Comparative Transcriptome Analyses Provide Potential Insights into the Molecular Mechanisms of Astaxanthin in the Protection against Alcoholic Liver Disease in Mice.

Marine drugs (2019-03-22)
Huilin Liu, Huimin Liu, Lingyu Zhu, Ziqi Zhang, Xin Zheng, Jingsheng Liu, Xueqi Fu
ABSTRACT

Alcoholic liver disease (ALD) is a major cause of chronic liver disease worldwide. It is a complex process, including a broad spectrum of hepatic lesions from fibrosis to cirrhosis. Our previous study suggested that astaxanthin (AST) could alleviate the hepatic inflammation and lipid dysmetabolism induced by ethanol administration.
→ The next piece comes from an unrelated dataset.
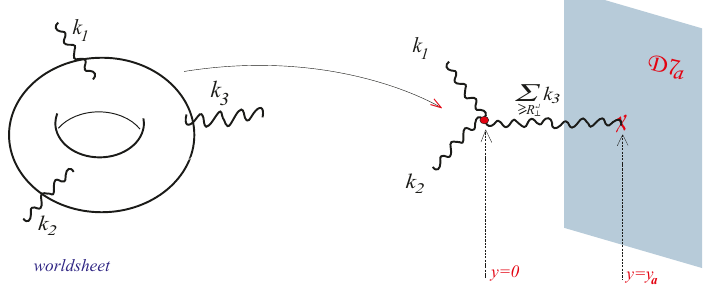
Figure 3 . Degeneration limit genus-3/2 amplitude with two massless gravitons and a KK excitation transmitted towards a D 7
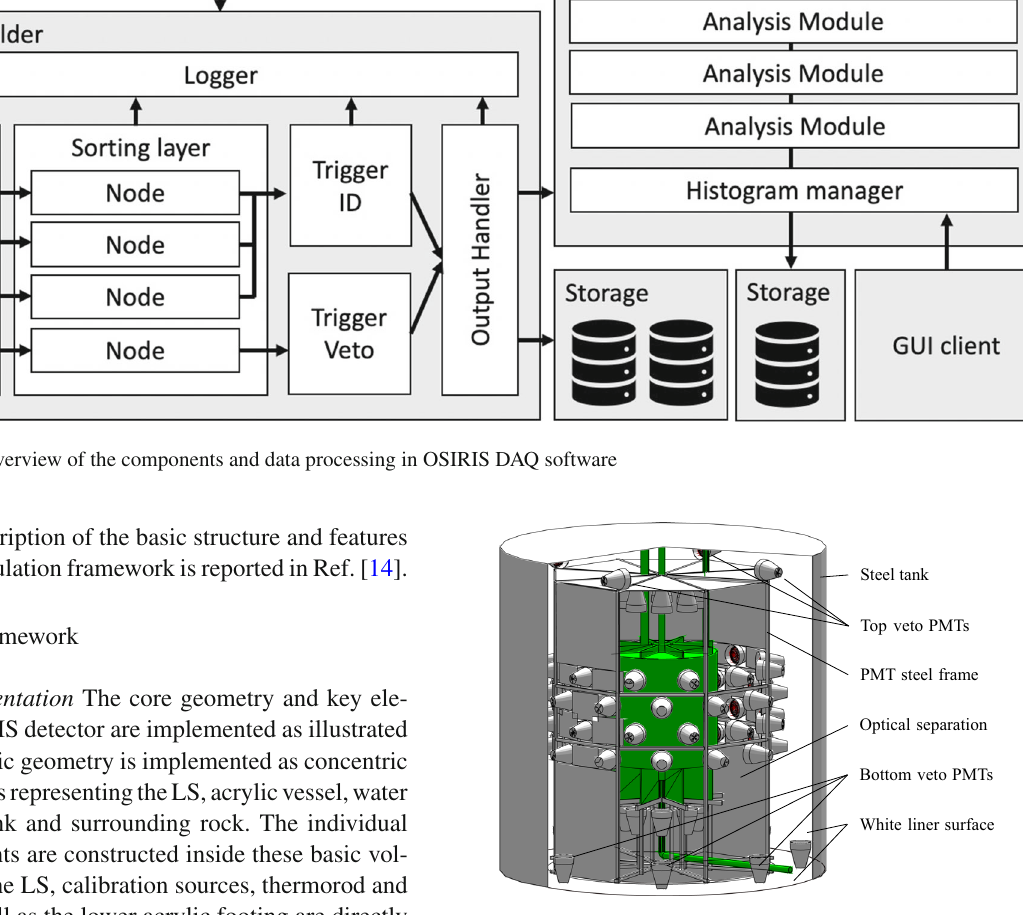
Fig. 14 Rendered depiction of the geometry implemented in simula- tion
In this study, a total of 48 male C57BL/6J mice were divided into 4 groups: a Con group (fed with a Lieber⁻DeCarli liquid diet), an AST group (fed with a Lieber⁻DeCarli liquid diet and AST), an Et group (fed with an ethanol-containing Lieber⁻DeCarli liquid diet), and a EtAST group (fed with an ethanol-containing Lieber⁻DeCarli liquid diet and AST). Then, comparative hepatic transcriptome analysis among the groups was performed by Illumina RNA sequencing. Gene enrichment analysis was conducted to identify pathways affected by the differentially expressed genes. Changes of the top genes were verified by quantitative real-time PCR (qRT-PCR) and Western blot. A total of 514.95 ± 6.89, 546.02 ± 15.93, 576.06 ± 21.01, and 690.85 ± 54.14 million clean reads were obtained for the Con, AST, Et, and EtAST groups, respectively. Compared with the Et group, 1892 differentially expressed genes (DEGs) (including 351 upregulated and 1541 downregulated genes) were identified in the AST group, 1724 differentially expressed genes (including 233 upregulated and 1491 downregulated genes) were identified in the Con group, and 1718 DEGs (including 1380 upregulated and 338 downregulated genes) were identified in the EtAST group. The enrichment analyses revealed that the chemokine signaling, the antigen processing and presentation, the nucleotide-binding and oligomerization domain (NOD)-like receptor signaling, and the Toll-like receptor signaling pathways enriched the most differentially expressed genes. The findings of this study provide insights for the development of nutrition-related therapeutics for ALD.